Saturday, April 30, 2011

A World More Mathematical

Once Paul Dirac famously quipped “If there is a God, he’s a great mathematician” and it is in this fervor that during a recent distinguished gathering of scientists with pioneering contributions to mathematics and allied sciences I posed a few questions to elicit alternate view points on the issue of universality and essentiality of mathematics in our world.
It is indeed no wonder, that mathematical studies are universal in their applications and appeal, so much so that they have become an indispensable tool to more disciplines than ever before. In addition to enchanting the human mind, mathematical sciences form a basis for all logic, quantitative developments, reasoning and research. Broadly speaking much of the critical thinking and advancements from the origins of the universe to our own existence is attributable to an interface between mathematics and allied sciences as understood and realized by eminent mathematicians, statisticians, physicist, computer scientists, medical practitioners, engineers, management scientists and other professionals.

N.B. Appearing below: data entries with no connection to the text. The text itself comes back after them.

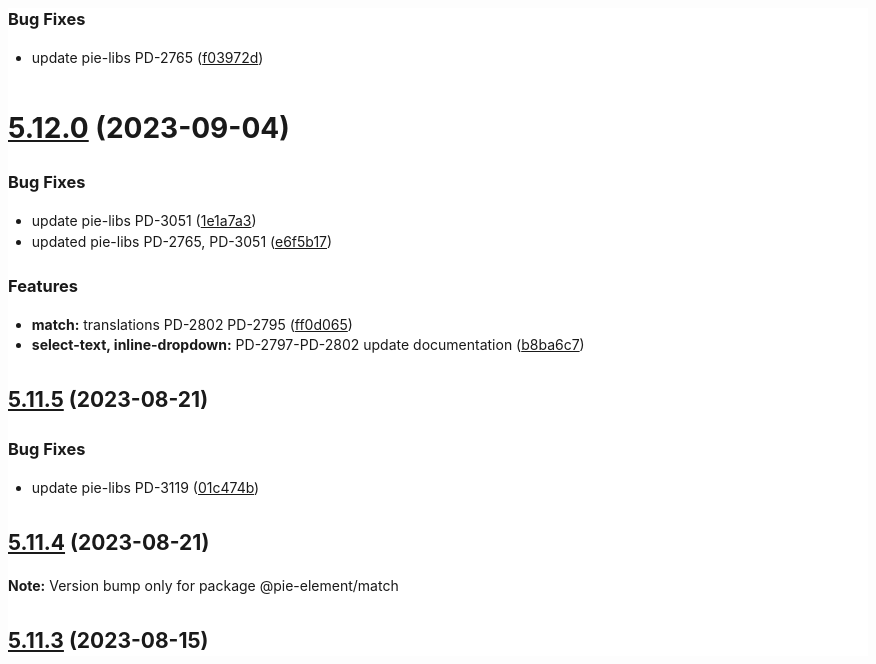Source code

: 
### Bug Fixes

* update pie-libs PD-2765 ([f03972d](https://github.com/pie-framework/pie-elements/commit/f03972dda33ff5d4c0343f094fd33acadad30cb4))





# [5.12.0](https://github.com/pie-framework/pie-elements/compare/@pie-element/match@5.11.5...@pie-element/match@5.12.0) (2023-09-04)


### Bug Fixes

* update pie-libs PD-3051 ([1e1a7a3](https://github.com/pie-framework/pie-elements/commit/1e1a7a38732eff5585ad789aea5a08c5e94720ae))
* updated pie-libs PD-2765, PD-3051 ([e6f5b17](https://github.com/pie-framework/pie-elements/commit/e6f5b17c95faf426898f897651863089a54ff3ff))


### Features

* **match:** translations PD-2802 PD-2795 ([ff0d065](https://github.com/pie-framework/pie-elements/commit/ff0d065dd15d4f2cca94cf521123b9b466b1d424))
* **select-text, inline-dropdown:** PD-2797-PD-2802 update documentation ([b8ba6c7](https://github.com/pie-framework/pie-elements/commit/b8ba6c7d12eea9d0d729a38e18e87a21ea496a8b))





## [5.11.5](https://github.com/pie-framework/pie-elements/compare/@pie-element/match@5.11.4...@pie-element/match@5.11.5) (2023-08-21)


### Bug Fixes

* update pie-libs PD-3119 ([01c474b](https://github.com/pie-framework/pie-elements/commit/01c474bf9396374dc86b9248651206672b765af6))





## [5.11.4](https://github.com/pie-framework/pie-elements/compare/@pie-element/match@5.11.3...@pie-element/match@5.11.4) (2023-08-21)

**Note:** Version bump only for package @pie-element/match





## [5.11.3](https://github.com/pie-framework/pie-elements/compare/@pie-element/match@5.11.2...@pie-element/match@5.11.3) (2023-08-15)
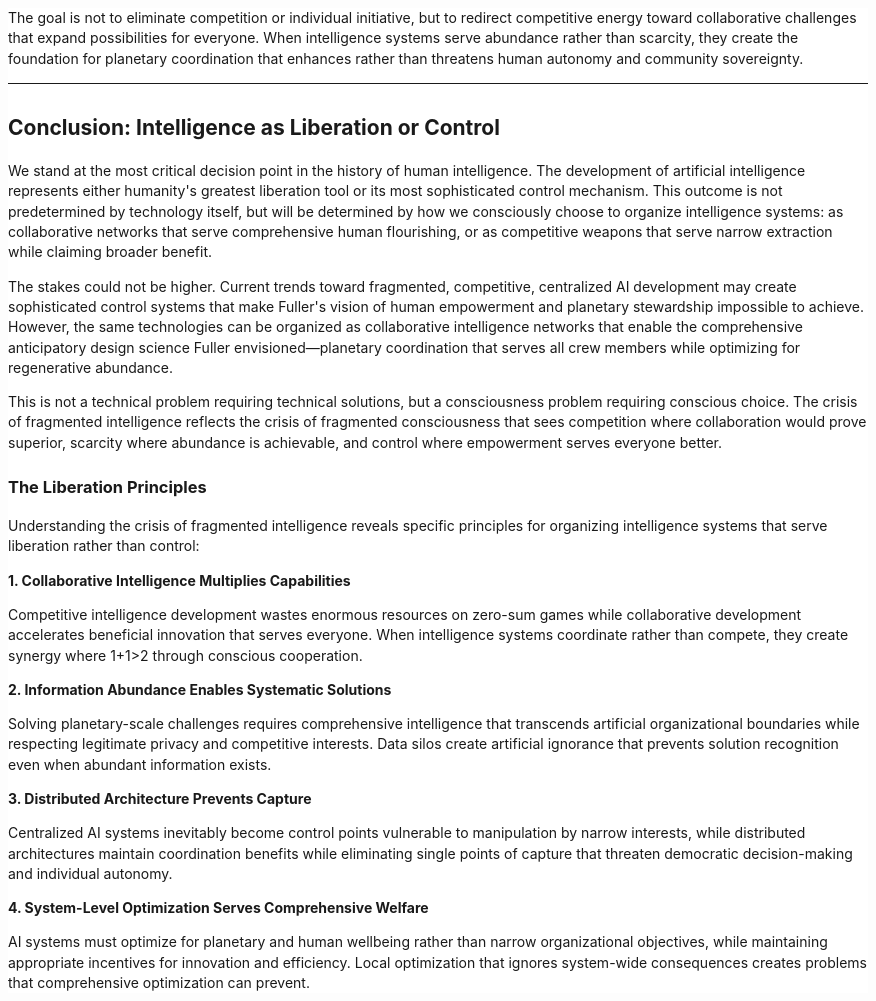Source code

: The goal is not to eliminate competition or individual initiative, but to redirect competitive energy toward collaborative challenges that expand possibilities for everyone. When intelligence systems serve abundance rather than scarcity, they create the foundation for planetary coordination that enhances rather than threatens human autonomy and community sovereignty.

---

## Conclusion: Intelligence as Liberation or Control

We stand at the most critical decision point in the history of human intelligence. The development of artificial intelligence represents either humanity's greatest liberation tool or its most sophisticated control mechanism. This outcome is not predetermined by technology itself, but will be determined by how we consciously choose to organize intelligence systems: as collaborative networks that serve comprehensive human flourishing, or as competitive weapons that serve narrow extraction while claiming broader benefit.

The stakes could not be higher. Current trends toward fragmented, competitive, centralized AI development may create sophisticated control systems that make Fuller's vision of human empowerment and planetary stewardship impossible to achieve. However, the same technologies can be organized as collaborative intelligence networks that enable the comprehensive anticipatory design science Fuller envisioned—planetary coordination that serves all crew members while optimizing for regenerative abundance.

This is not a technical problem requiring technical solutions, but a consciousness problem requiring conscious choice. The crisis of fragmented intelligence reflects the crisis of fragmented consciousness that sees competition where collaboration would prove superior, scarcity where abundance is achievable, and control where empowerment serves everyone better.

### The Liberation Principles

Understanding the crisis of fragmented intelligence reveals specific principles for organizing intelligence systems that serve liberation rather than control:

**1. Collaborative Intelligence Multiplies Capabilities**

Competitive intelligence development wastes enormous resources on zero-sum games while collaborative development accelerates beneficial innovation that serves everyone. When intelligence systems coordinate rather than compete, they create synergy where 1+1>2 through conscious cooperation.

**2. Information Abundance Enables Systematic Solutions**

Solving planetary-scale challenges requires comprehensive intelligence that transcends artificial organizational boundaries while respecting legitimate privacy and competitive interests. Data silos create artificial ignorance that prevents solution recognition even when abundant information exists.

**3. Distributed Architecture Prevents Capture**

Centralized AI systems inevitably become control points vulnerable to manipulation by narrow interests, while distributed architectures maintain coordination benefits while eliminating single points of capture that threaten democratic decision-making and individual autonomy.

**4. System-Level Optimization Serves Comprehensive Welfare**

AI systems must optimize for planetary and human wellbeing rather than narrow organizational objectives, while maintaining appropriate incentives for innovation and efficiency. Local optimization that ignores system-wide consequences creates problems that comprehensive optimization can prevent.
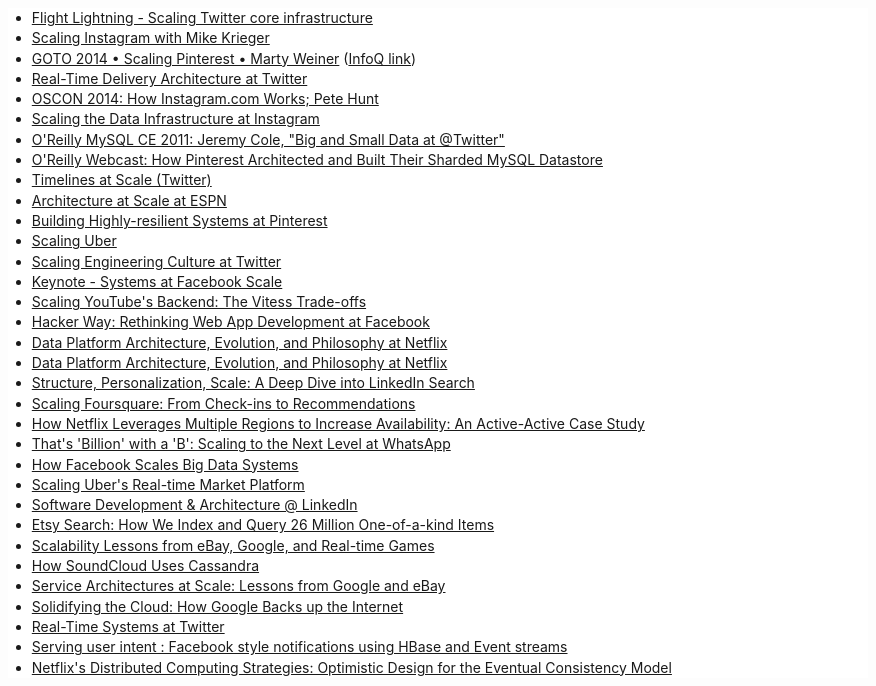   * [Flight Lightning - Scaling Twitter core infrastructure](https://www.youtube.com/watch?v=6OvrFkLSoZ0)
  * [Scaling Instagram with Mike Krieger](https://www.youtube.com/watch?v=oNA2C1vC8FQ)
  * [GOTO 2014 • Scaling Pinterest • Marty Weiner](https://www.youtube.com/watch?v=jQNCuD_hxdQ) ([InfoQ link](https://www.infoq.com/presentations/Pinterest))
  * [Real-Time Delivery Architecture at Twitter](https://www.youtube.com/watch?v=J5auCY4ajK8)
  * [OSCON 2014: How Instagram.com Works; Pete Hunt](https://www.youtube.com/watch?v=VkTCL6Nqm6Y)
  * [Scaling the Data Infrastructure at Instagram](https://www.youtube.com/watch?v=1sPgogJlKWM)
  * [O'Reilly MySQL CE 2011: Jeremy Cole, "Big and Small Data at @Twitter"](https://www.youtube.com/watch?v=5cKTP36HVgI)
  * [O'Reilly Webcast: How Pinterest Architected and Built Their Sharded MySQL Datastore](https://www.youtube.com/watch?v=aFJm1YlRr5Q)
  * [Timelines at Scale (Twitter)](https://www.infoq.com/presentations/Twitter-Timeline-Scalability)
  * [Architecture at Scale at ESPN](https://www.infoq.com/presentations/Architecture-Scale-ESPN)
  * [Building Highly-resilient Systems at Pinterest](https://www.infoq.com/presentations/pinterest-resilient-systems)
  * [Scaling Uber](https://www.infoq.com/presentations/uber-scalability-arch)
  * [Scaling Engineering Culture at Twitter](https://www.youtube.com/watch?v=H9wTuT6yQlc)
  * [Keynote - Systems at Facebook Scale](https://www.youtube.com/watch?v=dlixGkelP9U)
  * [Scaling YouTube's Backend: The Vitess Trade-offs](https://www.youtube.com/watch?v=5yDO-tmIoXY)
  * [Hacker Way: Rethinking Web App Development at Facebook](https://www.youtube.com/watch?v=nYkdrAPrdcw)
  * [Data Platform Architecture, Evolution, and Philosophy at Netflix](https://www.youtube.com/watch?v=YT-ztW5QNUQ)
  * [Data Platform Architecture, Evolution, and Philosophy at Netflix](https://www.youtube.com/watch?v=uH8T7JMzloM)
  * [Structure, Personalization, Scale: A Deep Dive into LinkedIn Search](https://www.infoq.com/presentations/linkedin-search)
  * [Scaling Foursquare: From Check-ins to Recommendations](https://www.infoq.com/presentations/scale-foursquare)
  * [How Netflix Leverages Multiple Regions to Increase Availability: An Active-Active Case Study](https://www.infoq.com/presentations/netflix-availability-regions)
  * [That's 'Billion' with a 'B': Scaling to the Next Level at WhatsApp](https://www.infoq.com/presentations/whatsapp-scalability)
  * [How Facebook Scales Big Data Systems](https://www.infoq.com/presentations/scale-facebook-big-data)
  * [Scaling Uber's Real-time Market Platform](https://www.infoq.com/presentations/uber-market-platform)
  * [Software Development & Architecture @ LinkedIn](https://www.infoq.com/presentations/linkedin-architecture-practices)
  * [Etsy Search: How We Index and Query 26 Million One-of-a-kind Items](https://www.infoq.com/presentations/etsy-search-ecosystem)
  * [Scalability Lessons from eBay, Google, and Real-time Games](https://www.infoq.com/presentations/scalability-ebay-google-kixeye)
  * [How SoundCloud Uses Cassandra](https://www.infoq.com/presentations/soundcloud-cassandra)
  * [Service Architectures at Scale: Lessons from Google and eBay](https://www.infoq.com/presentations/service-arch-scale-google-ebay)
  * [Solidifying the Cloud: How Google Backs up the Internet](https://www.infoq.com/presentations/google-cloud-backup-failure)
  * [Real-Time Systems at Twitter](https://www.infoq.com/presentations/real-time-twitter)
  * [Serving user intent : Facebook style notifications using HBase and Event streams](https://www.youtube.com/watch?v=hIxXaH0CrVQ)
  * [Netflix's Distributed Computing Strategies: Optimistic Design for the Eventual Consistency Model](https://www.youtube.com/watch?v=6R1WhWkh6pg)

The emphasis on the role of mathematics as an interface in evolving interdisciplinary approaches to solve the toughest problems that humanity faces is now a fact of life. Critical developments have been possible only because of mathematics in evolution of basic and applied sciences involving disparate areas such as modeling and simulation in various areas of sciences & technology such as computer based applications, operations research, industrial mathematics, quantitative studies in economics and business management, recent developments in bio-mathematics, bio-physics and bio-statistics, in pharmaceutical sciences, flow sciences, geophysics and earthquake engineering, mathematical analysis and numerical solutions of differential equations.
But we have to be careful in our assumptions on the universality of mathematical approaches, lest we forget the wise crack made by Albert Einstein in “Sidelights on Relativity” when he commented, “As far as the laws of mathematics refer to reality, they are not certain and as far as they are certain, they do not refer to reality”. I am sure that in all humility the scientific community will keep this wisdom in mind as we understand the laws of nature and our own existence.